Para la desgracia del detective, fue la señora Hudson quien se lo había hecho notar. Ella era una sabia mujer debajo de la humilde y casi ingenua impresión que pudo darle en un inicio, esa mañana en la que subió a servirle el té como cada día y sus pasos nunca volvieron a retirarse de la habitación. Holmes yacía en sus aposentos, vestido todavía con el traje de la noche anterior y tendido sobre las mantas con las que no se había molestado en arroparse. Nada nublaba su mente en aquel nuevo amanecer: los casos habían llegado a su fin y los futuros clientes no harían acto de presencia hasta unas horas después, según acordaron en sus apresuradas cartas. Fue difícil, entonces, que la merodeadora pasase por alto para él. Los pasos primero fueron cautelosos, luego se detuvieron y volvieron a andar. Buscaba algo, dedujo después de tres pausas en su marcha y el sonido de unas hojas siendo revueltas.

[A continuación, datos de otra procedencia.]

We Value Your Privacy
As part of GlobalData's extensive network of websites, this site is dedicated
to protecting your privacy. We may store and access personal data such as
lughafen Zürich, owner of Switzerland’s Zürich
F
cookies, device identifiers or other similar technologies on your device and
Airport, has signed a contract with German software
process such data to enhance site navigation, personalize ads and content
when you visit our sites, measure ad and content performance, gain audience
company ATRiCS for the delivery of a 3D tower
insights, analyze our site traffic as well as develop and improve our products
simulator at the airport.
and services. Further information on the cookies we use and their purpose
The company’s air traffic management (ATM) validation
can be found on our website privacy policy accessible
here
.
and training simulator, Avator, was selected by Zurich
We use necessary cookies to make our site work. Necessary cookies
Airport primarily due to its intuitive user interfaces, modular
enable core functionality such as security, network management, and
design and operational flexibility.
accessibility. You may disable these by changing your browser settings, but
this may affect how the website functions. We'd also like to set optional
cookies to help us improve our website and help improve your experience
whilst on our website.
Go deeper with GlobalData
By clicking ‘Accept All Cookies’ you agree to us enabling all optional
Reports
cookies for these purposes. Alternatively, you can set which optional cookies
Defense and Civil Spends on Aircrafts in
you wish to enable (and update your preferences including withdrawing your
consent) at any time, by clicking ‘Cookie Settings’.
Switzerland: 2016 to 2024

—¡Señora Hudson! —gritó al aire con viva voz, tratando de detener su infame asalto a sus habitaciones sin tener que abrir los ojos.

Un bramido ahogado fue lo que obtuvo como respuesta. No obstante, ella no partió escaleras abajo. No en ese momento, ni en un largo minuto más tarde. Fue así como Sherlock Holmes decidió que debía lidiar con su intruso cara a cara y se puso de pie para hacerlo.

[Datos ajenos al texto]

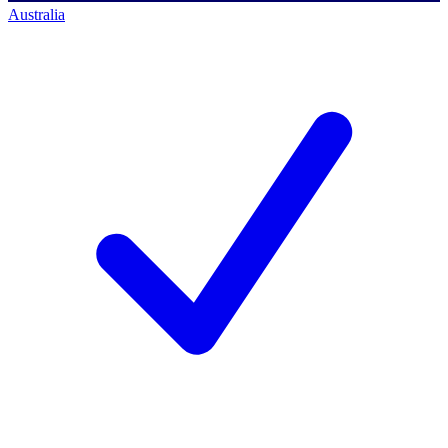
Australia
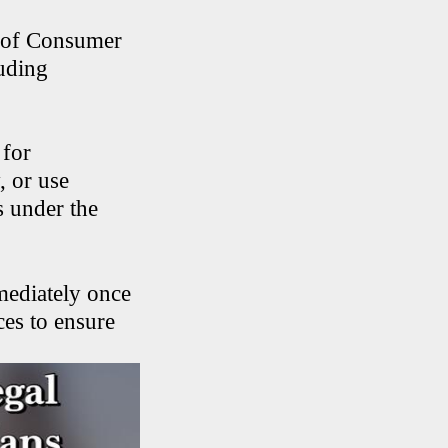
n of Consumer
luding
 for
, or use
s under the
mediately once
ces to ensure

—Señora Hudson —llamó a mitad del corredor—, no sé qué es lo que trama esta vez, pero si vuelve a amenazar con ordenar este apartamento sin mi permiso...

—Usted echa de menos al señor Watson más de lo que admite —dijo la mujer en una insospechada interrupción. El detective permaneció atónito y estático en su lugar, mirándole con desdén al descubrir un par de hojas entre sus manos—. Y vaya que necesita de él, señor Holmes.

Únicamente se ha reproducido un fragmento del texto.